Robotic agents must master common sense and long-term sequential decisions to solve daily tasks through natural language instruction. The developments in Large Language Models (LLMs) in natural language processing have inspired efforts to use LLMs in complex robot planning. Despite LLMs' great generalization and comprehension of instruction tasks, LLMs-generated task plans sometimes lack feasibility and correctness. To address the problem, we propose a RoboGPT agent\footnote{our code and dataset will be released soon} for making embodied long-term decisions for daily tasks, with two modules: 1) LLMs-based planning with re-plan to break the task into multiple sub-goals; 2) RoboSkill individually designed for sub-goals to learn better navigation and manipulation skills. The LLMs-based planning is enhanced with a new robotic dataset and re-plan, called RoboGPT. The new robotic dataset of 67k daily instruction tasks is gathered for fine-tuning the Llama model and obtaining RoboGPT. RoboGPT planner with strong generalization can plan hundreds of daily instruction tasks. Additionally, a low-computational Re-Plan module is designed to allow plans to flexibly adapt to the environment, thereby addressing the nomenclature diversity challenge. The proposed RoboGPT agent outperforms SOTA methods on the ALFRED daily tasks. Moreover, RoboGPT planner exceeds SOTA LLM-based planners like ChatGPT in task-planning rationality for hundreds of unseen daily tasks, and even other domain tasks, while keeping the large model's original broad application and generality.
Paper Structure (19 sections, 7 equations, 5 figures, 2 tables)
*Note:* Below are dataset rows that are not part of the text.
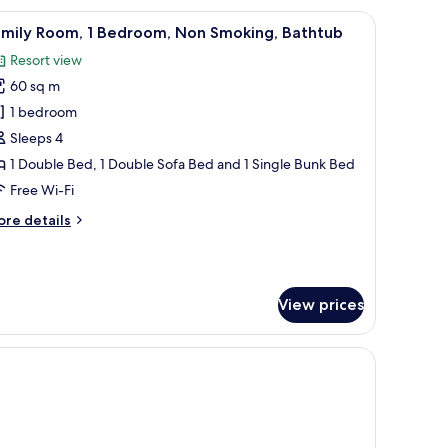
iew
Family Room, 1 Bedroom, Non Smoking, Bath
7
amily Room, 1 Bedroom, Non Smoking, Bathtub
l
Resort view
hotos
60 sq m
or
amily
1 bedroom
oom,
Sleeps 4
1 Double Bed, 1 Double Sofa Bed and 1 Single Bunk Bed
edroom,
Free Wi-Fi
on
ore
re details
moking,
tails
athtub
r
mily
om,
View prices
droom,
on
oking,
thtub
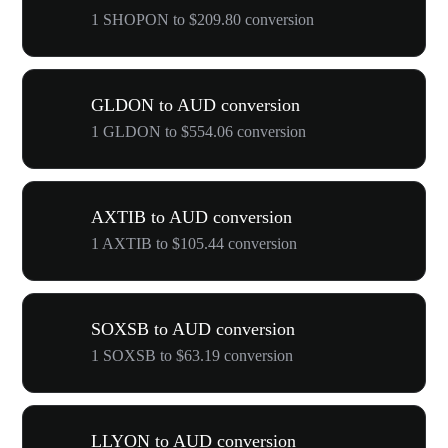
1 SHOPON to $209.80 conversion
GLDON to AUD conversion
1 GLDON to $554.06 conversion
AXTIB to AUD conversion
1 AXTIB to $105.44 conversion
SOXSB to AUD conversion
1 SOXSB to $63.19 conversion
LLYON to AUD conversion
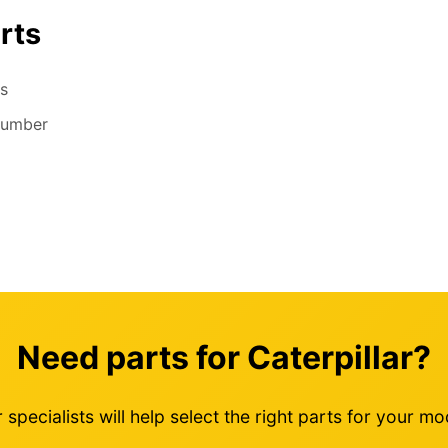
rts
s
number
Need parts for Caterpillar?
 specialists will help select the right parts for your mo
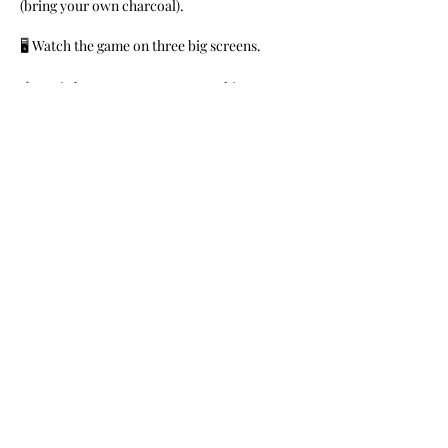
(bring your own charcoal).
🖥 Watch the game on three big screens.
🎼Music by DJs Money B & Franchize
FREE for members. $10 for General Public.
Share This Event
Nile Swim Club: The ultimate recreational, leisure,
educational and overall wellness experience for
individuals and families.
Made with
WIX
by
ECS
.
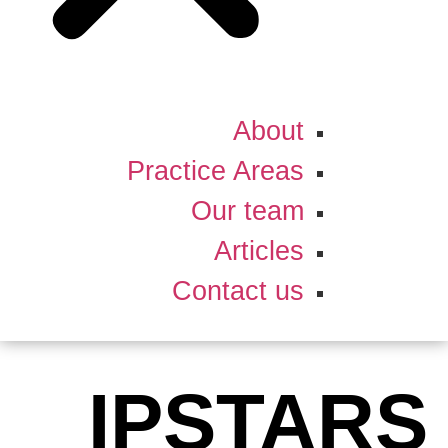
About
Practice Areas
Our team
Articles
Contact us
IPSTARS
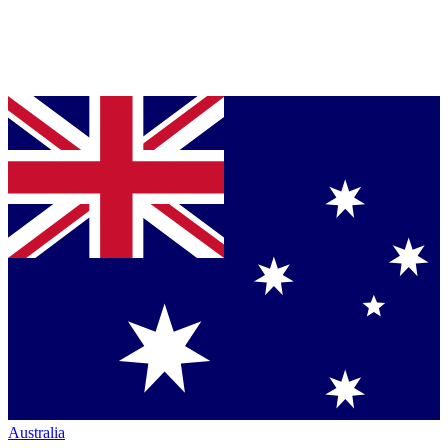
Australia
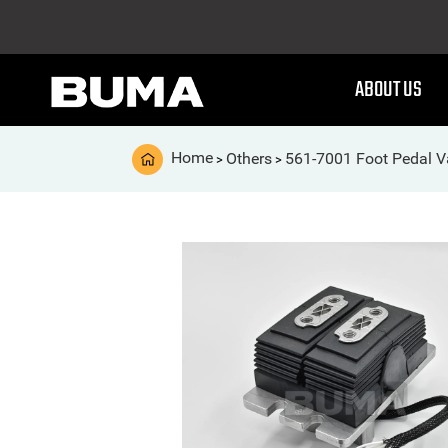
ABOUT US
Home
Others
561-7001 Foot Pedal V
>
>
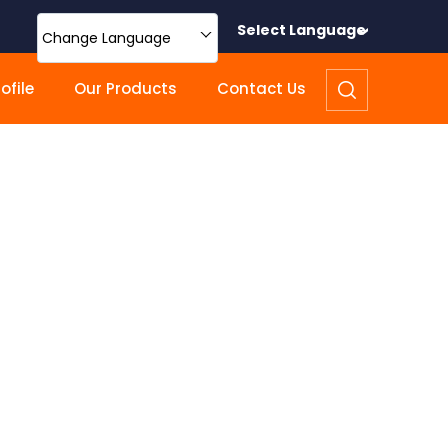
Select Language
Change Language
file
Our Products
Contact Us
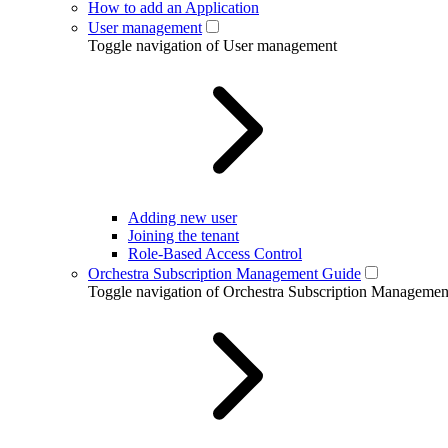
How to add an Application
User management
Toggle navigation of User management
Adding new user
Joining the tenant
Role-Based Access Control
Orchestra Subscription Management Guide
Toggle navigation of Orchestra Subscription Manageme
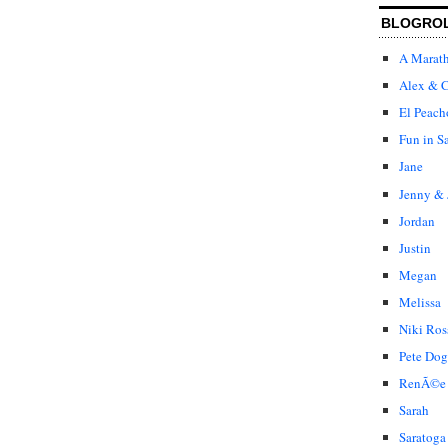
BLOGRO
A Marat
Alex & C
El Peach
Fun in S
Jane
Jenny & 
Jordan
Justin
Megan
Melissa
Niki Ros
Pete Dog
RenÃ©e
Sarah
Saratoga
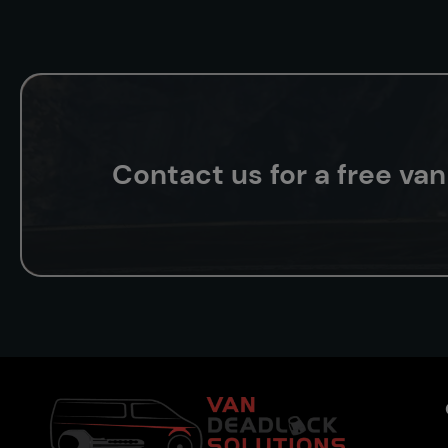
Contact us for a free va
This paper contains 19 sections, 7 equations, 5 figures, 2 tables.

Figures (5)

  • Figure 1: The architecture of RoboGPT. RoboPlanner decomposes an instruction into logical subgoals. RoboSkill encompasses navigation, manipulation, and interaction with the environment sequentially based on subgoals. If a subgoal fails, Re-Plan receives feedback and generates a new plan based on environmental information, e.g., replace 'SideTable' with 'Desk'.
  • Figure 2: The framework of template feedback-based self-instruction data generation and RoboPlanner training process.
  • Figure 3: Effectiveness of Re-Plan. Re-Plan will find similar alternative objects if the subgoal object cannot be noun-aligned with the object already present in the environment.
  • Figure 4: Planning of the task with the invisible object in containers. RoboPlanner possesses the capability to comprehend object relationships, hence facilitating the accomplishment of tasks involving the presence of a target object within an enclosed area.
  • Figure 5: Verification system. The instruction task is 'Slice a tomato, put the knife in the sink, and put the sliced tomato in the fridge'. The planning of RoboGPT is 'Find a knife, pick up the knife, find a tomato, slice the tomato, find a sink, put the knife in the sink, find the sliced tomato, pick up the sliced tomato, find a fridge, open the fridge, put the sliced tomato in the fridge, close the fridge'.